--- Selected extract ---
- - - - - - -

It was the first goal the Rangers had scored in 122 minutes of game time, and boy was it ever a big one. Pouliot, though, is probably one of the least-discussed Ranger forwards, because he doesn't provide a ton of offense (160 points in 371 career games), he's not perceived as much of a defensive master (just 99 blocked shots and 173 takeaways since 2007-08), and he is a decidedly unsexy practitioner of the sport in general.
A little more than four minutes after Pouliot scored, Stralman made his mark on the game. A Kings power play shot got by Henrik Lundqvist and rolled slowly, agonizingly, toward the net, with lethal finisher Jeff Carter waiting on the doorstep. Stralman first lifted Carter's stick, then swept the puck out of danger even as it slid onto the goal line. This first mention of Stralman on the night prompted NBC Sports color man Eddie Olczyk to note that Stralman is likely in line for a significant pay raise this summer. An odd thing to say about a defenseman whose career high in points was just 34, and set five seasons ago, who has historically not been relied upon too heavily by his coaches in terms of time on ice or defensive responsibility. Even odder that he said it while Stralman was having his single worst game of the playoffs by far (30.6 percent corsi).
But the thing is, Olczyk is right to an extent: Stralman deserves a big, fat check. But whether he's going to get it remains to be seen. He and Pouliot have, traditionally, been criminally undervalued by the hockey establishment at large. One need only look at their paths to the Rangers' roster to see that much.
First it's important to understand why guys like these two are important to the Rangers, or any team they happen to play for, at all. In terms of the so-called "boxcar numbers" (real basic stuff like goals and assists, the equivalent of baseball's batting average, home runs, and RBI), neither puts up a lot, but in terms of the underlying stats, those which measure possession, like corsi and fenwick, the numbers are staggering. In terms of score-close relative corsi — that is, the percentage of shot attempts taken relative to the total team's numbers — Pouliot's plus-8.0 percent above the Rangers' playoff total is second in the playoffs behind only Patrick Kane. Among defensemen, Stralman's plus-0.3 percent is seventh, and most of the guys in front of him were sheltered from tough competition and heavy minutes.
What that essentially means is that only one forward, and six defensemen, have been better at getting the puck into the opponents' zone and keeping it there than have Pouliot and Stralman, respectively.
And this is no fluke thing. With a shocking degree of regularity, it seems like these guys are near the top of the league in this regard. Stralman was third among league defensemen in score-close relative corsi for this regular season. The year before that, he was 12th. Meanwhile, Pouliot was well above his team's averages in each of the last three regular seasons (plus-1.3 with Boston, plus-4.2 with the Lightning, and plus-3.4 with the Rangers this season).
Clearly, when they're on the ice, things tend to go right more often than not for their teams. And yet it seems to be perception that holds them back from catching on. Pouliot is seen as a hideous waste and, if Bruins homer announcer Jack Edwards is to be believed, "one of the greatest disappointments of talent in National Hockey League history." That's because he was picked fourth overall by Minnesota in 2005, where he played 62 games before moving on to Montreal via trade. Just 118 games later, he was allowed to walk in free agency, and Boston signed him immediately (much to Edwards's chagrin) on a one-year deal. He played 74 games for the Bruins, and his rights traded to Tampa for peanuts, signed another one-year deal, and took part in just 34 games. Then he signed with New York last summer, also on a one-year contract. Such is the life of Pouliot, who has really brought nothing but positive if subtle play to the teams that were smart enough to sign him. It's not often you see a No. 4 overall pick with five different teams in seven years, and yet here we are.

- - - - - - -

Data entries
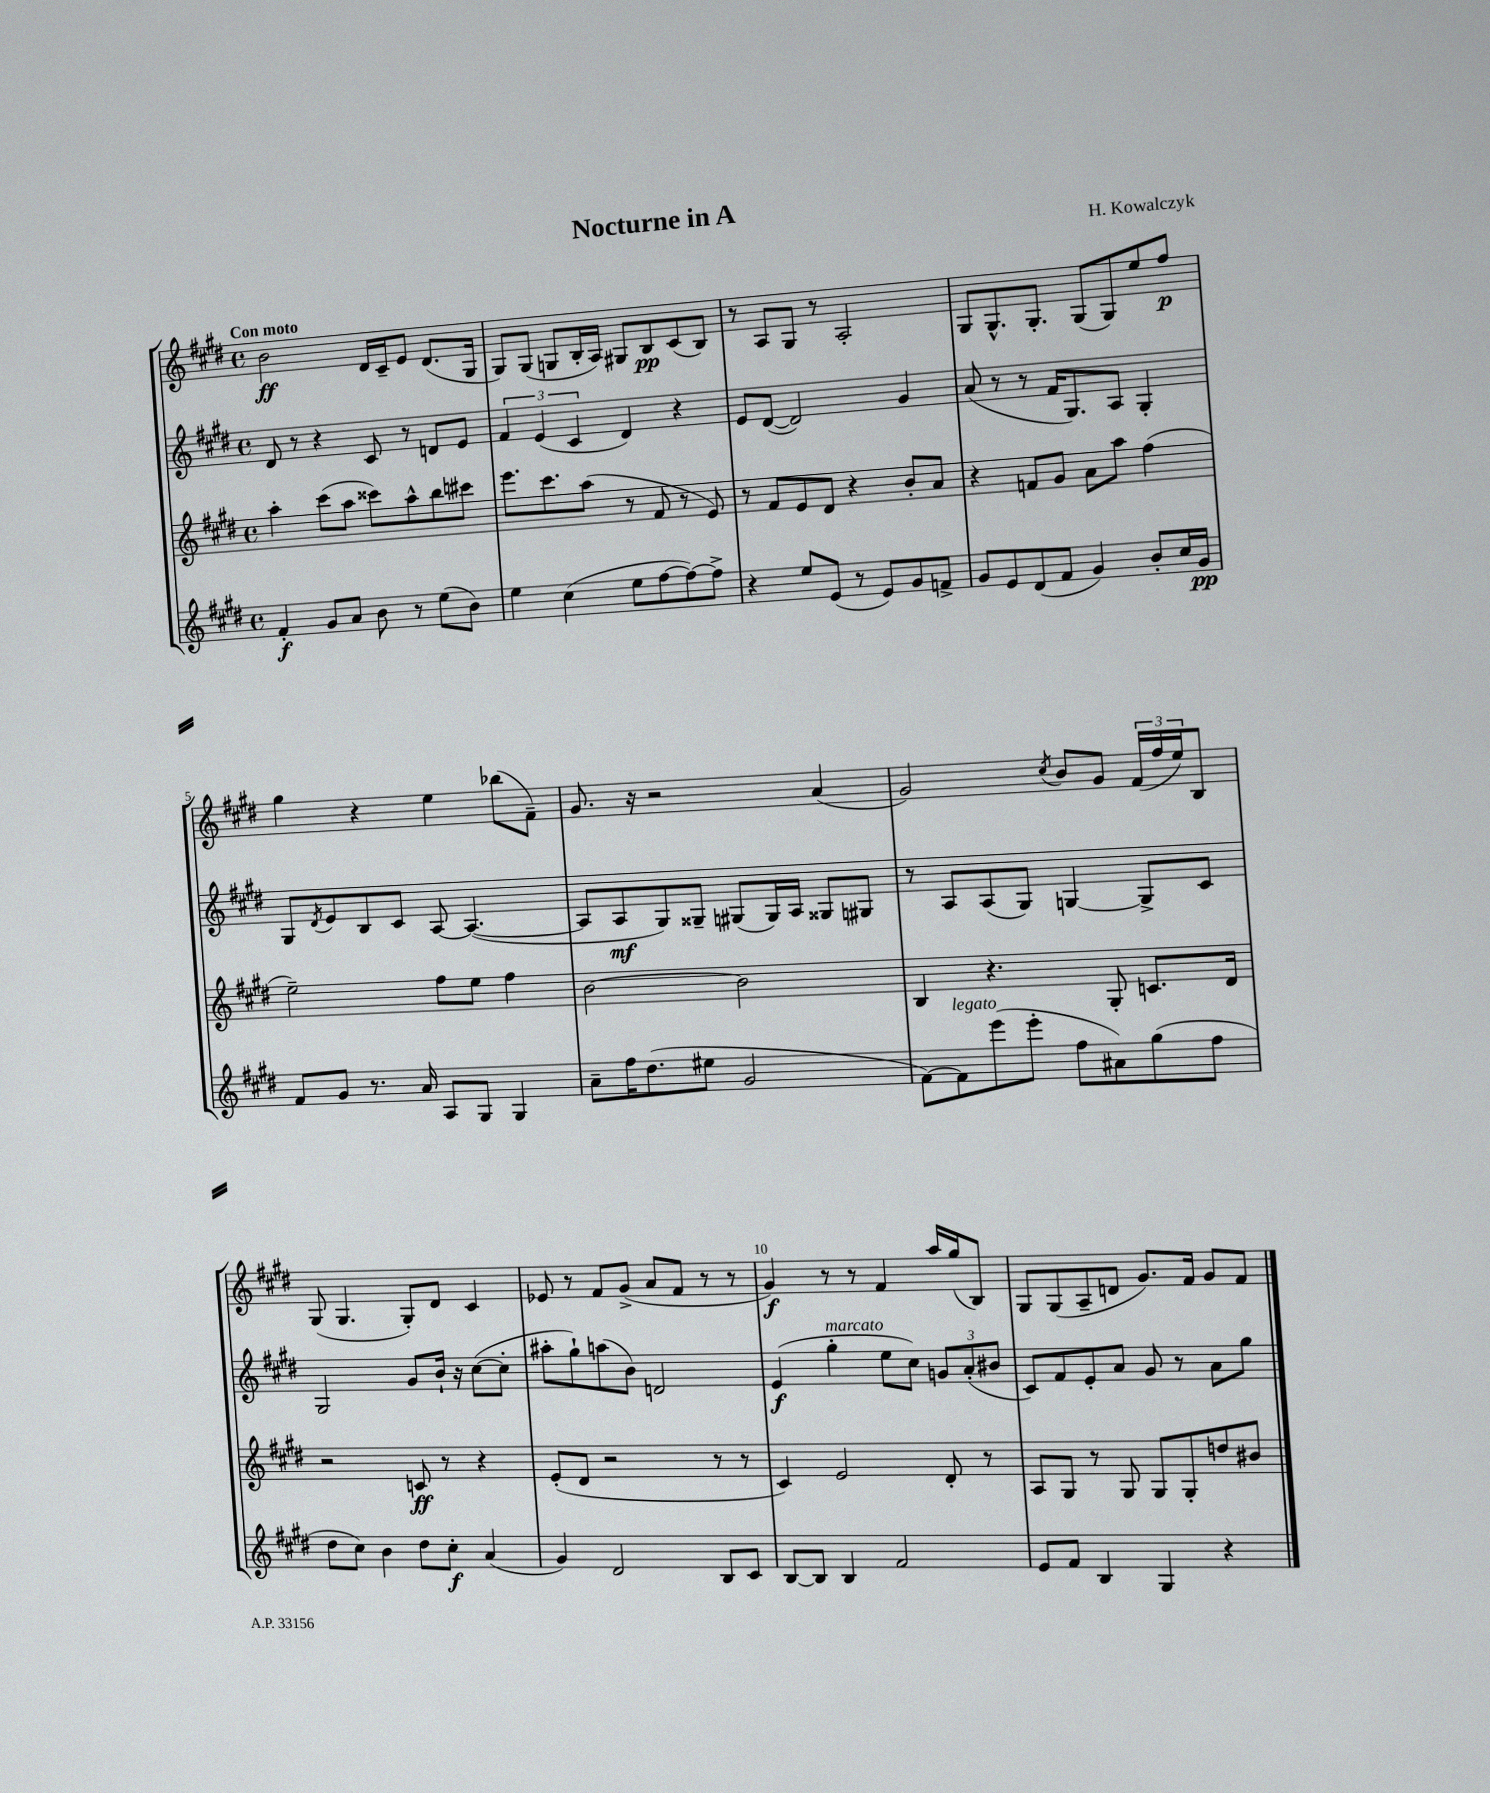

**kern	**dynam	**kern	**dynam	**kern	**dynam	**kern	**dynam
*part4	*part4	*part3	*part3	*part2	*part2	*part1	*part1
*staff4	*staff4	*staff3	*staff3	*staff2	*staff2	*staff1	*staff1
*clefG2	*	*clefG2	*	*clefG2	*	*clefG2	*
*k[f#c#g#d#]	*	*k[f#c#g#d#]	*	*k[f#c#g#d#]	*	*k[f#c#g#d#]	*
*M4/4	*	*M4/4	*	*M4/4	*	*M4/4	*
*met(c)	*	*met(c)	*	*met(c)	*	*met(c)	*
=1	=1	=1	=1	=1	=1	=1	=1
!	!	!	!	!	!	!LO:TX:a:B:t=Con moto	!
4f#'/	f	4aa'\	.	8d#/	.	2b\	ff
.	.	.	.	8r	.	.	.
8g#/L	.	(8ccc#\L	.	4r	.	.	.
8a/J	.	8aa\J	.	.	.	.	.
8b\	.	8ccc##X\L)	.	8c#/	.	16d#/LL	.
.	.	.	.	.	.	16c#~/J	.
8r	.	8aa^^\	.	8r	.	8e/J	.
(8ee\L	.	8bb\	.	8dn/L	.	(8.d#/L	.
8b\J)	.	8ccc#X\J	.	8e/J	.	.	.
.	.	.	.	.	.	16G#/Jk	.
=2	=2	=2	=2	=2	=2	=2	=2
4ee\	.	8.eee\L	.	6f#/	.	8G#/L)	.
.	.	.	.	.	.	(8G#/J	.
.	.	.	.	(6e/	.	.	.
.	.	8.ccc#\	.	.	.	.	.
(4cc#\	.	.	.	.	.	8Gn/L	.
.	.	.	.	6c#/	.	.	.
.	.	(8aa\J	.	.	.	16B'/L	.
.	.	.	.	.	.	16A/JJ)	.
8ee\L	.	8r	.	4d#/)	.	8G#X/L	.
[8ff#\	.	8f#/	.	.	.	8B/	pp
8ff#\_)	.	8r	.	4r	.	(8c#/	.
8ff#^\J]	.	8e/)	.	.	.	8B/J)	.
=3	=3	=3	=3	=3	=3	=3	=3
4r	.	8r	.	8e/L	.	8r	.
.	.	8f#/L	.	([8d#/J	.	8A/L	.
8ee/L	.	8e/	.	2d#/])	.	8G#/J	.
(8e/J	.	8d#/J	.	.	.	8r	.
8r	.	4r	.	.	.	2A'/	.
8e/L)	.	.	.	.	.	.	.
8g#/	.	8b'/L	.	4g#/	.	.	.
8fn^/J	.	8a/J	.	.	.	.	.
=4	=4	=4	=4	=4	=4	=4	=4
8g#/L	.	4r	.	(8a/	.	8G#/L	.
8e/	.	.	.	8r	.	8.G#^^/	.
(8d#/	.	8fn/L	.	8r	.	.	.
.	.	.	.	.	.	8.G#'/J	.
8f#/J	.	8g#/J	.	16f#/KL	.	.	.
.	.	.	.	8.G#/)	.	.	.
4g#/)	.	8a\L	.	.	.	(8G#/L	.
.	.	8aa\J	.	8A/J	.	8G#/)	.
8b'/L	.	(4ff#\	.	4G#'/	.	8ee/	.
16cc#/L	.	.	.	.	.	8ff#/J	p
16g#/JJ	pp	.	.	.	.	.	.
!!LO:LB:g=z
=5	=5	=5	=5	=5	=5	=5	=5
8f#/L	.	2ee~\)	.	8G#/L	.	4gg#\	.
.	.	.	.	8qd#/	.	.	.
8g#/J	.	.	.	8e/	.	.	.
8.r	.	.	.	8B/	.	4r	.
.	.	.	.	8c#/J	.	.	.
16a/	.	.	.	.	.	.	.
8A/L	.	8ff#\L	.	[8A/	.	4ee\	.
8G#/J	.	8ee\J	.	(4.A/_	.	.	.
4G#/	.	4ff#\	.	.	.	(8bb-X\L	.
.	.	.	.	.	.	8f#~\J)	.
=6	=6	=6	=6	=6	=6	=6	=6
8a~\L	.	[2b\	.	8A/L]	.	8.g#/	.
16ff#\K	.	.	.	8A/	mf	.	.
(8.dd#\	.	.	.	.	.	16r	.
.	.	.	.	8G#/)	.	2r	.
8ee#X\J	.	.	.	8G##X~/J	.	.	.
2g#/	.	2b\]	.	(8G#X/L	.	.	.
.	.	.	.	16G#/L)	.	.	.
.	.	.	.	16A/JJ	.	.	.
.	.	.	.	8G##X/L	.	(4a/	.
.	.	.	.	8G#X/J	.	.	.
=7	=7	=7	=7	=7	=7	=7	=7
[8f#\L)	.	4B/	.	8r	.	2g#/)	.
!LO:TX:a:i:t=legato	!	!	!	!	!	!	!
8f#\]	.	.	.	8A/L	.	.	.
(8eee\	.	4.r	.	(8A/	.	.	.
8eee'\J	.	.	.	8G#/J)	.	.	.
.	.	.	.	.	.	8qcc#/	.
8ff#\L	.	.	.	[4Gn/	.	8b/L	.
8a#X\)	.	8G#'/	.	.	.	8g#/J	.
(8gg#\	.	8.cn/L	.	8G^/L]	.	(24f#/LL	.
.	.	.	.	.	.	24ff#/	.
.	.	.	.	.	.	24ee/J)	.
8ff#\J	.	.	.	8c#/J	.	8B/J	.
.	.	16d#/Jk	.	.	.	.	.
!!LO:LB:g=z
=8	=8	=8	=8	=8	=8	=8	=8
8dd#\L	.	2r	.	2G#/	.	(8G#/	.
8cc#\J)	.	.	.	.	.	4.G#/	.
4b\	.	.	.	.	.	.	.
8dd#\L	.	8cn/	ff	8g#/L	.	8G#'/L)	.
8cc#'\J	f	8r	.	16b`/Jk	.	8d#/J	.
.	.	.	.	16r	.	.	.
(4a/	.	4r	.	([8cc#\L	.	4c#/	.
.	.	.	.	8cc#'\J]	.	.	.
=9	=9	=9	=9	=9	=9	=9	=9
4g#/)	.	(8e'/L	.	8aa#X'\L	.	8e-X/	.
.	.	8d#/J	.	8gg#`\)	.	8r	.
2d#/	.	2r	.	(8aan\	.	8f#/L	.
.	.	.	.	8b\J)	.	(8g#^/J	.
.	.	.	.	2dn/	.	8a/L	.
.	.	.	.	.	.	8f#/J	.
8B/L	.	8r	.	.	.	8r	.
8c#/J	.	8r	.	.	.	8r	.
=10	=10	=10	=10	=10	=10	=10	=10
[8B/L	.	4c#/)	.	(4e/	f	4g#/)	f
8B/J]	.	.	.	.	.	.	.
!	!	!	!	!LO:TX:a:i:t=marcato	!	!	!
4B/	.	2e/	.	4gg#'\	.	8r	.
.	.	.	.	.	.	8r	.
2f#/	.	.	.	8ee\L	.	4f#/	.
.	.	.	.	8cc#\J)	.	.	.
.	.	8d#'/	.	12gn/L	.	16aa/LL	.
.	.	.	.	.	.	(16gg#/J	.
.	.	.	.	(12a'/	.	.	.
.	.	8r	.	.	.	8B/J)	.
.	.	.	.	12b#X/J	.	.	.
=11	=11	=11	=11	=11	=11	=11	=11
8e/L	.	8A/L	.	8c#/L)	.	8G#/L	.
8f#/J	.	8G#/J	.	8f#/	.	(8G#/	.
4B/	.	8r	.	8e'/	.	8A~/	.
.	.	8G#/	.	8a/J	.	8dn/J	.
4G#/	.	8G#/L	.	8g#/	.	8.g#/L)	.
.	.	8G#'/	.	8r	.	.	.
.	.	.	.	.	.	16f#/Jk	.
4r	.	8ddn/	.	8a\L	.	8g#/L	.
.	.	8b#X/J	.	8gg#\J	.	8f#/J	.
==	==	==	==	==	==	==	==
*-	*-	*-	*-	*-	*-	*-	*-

- - - - - - -

--- To do ---
• a. Condense the paragraph of the hockey article that begins "And this is no fluke thing" into a shorter version, keeping its main facts.
• b. According to the hockey article, which team picked Pouliot fourth overall in 2005?
• c. Reproduce the passage of the hockey article starting with "What that essentially" and going on through "and Stralman, respectively.".

--- Per-task answers ---
• a. Pouliot and Stralman regularly rank near the top of the league in this regard. Stralman was third among league defensemen in score-close relative corsi this regular season and 12th the year before. Pouliot was well above his team's averages in each of the last three regular seasons: plus-1.3 with Boston, plus-4.2 with the Lightning, and plus-3.4 with the Rangers.

• b. Minnesota

• c.
What that essentially means is that only one forward, and six defensemen, have been better at getting the puck into the opponents' zone and keeping it there than have Pouliot and Stralman, respectively.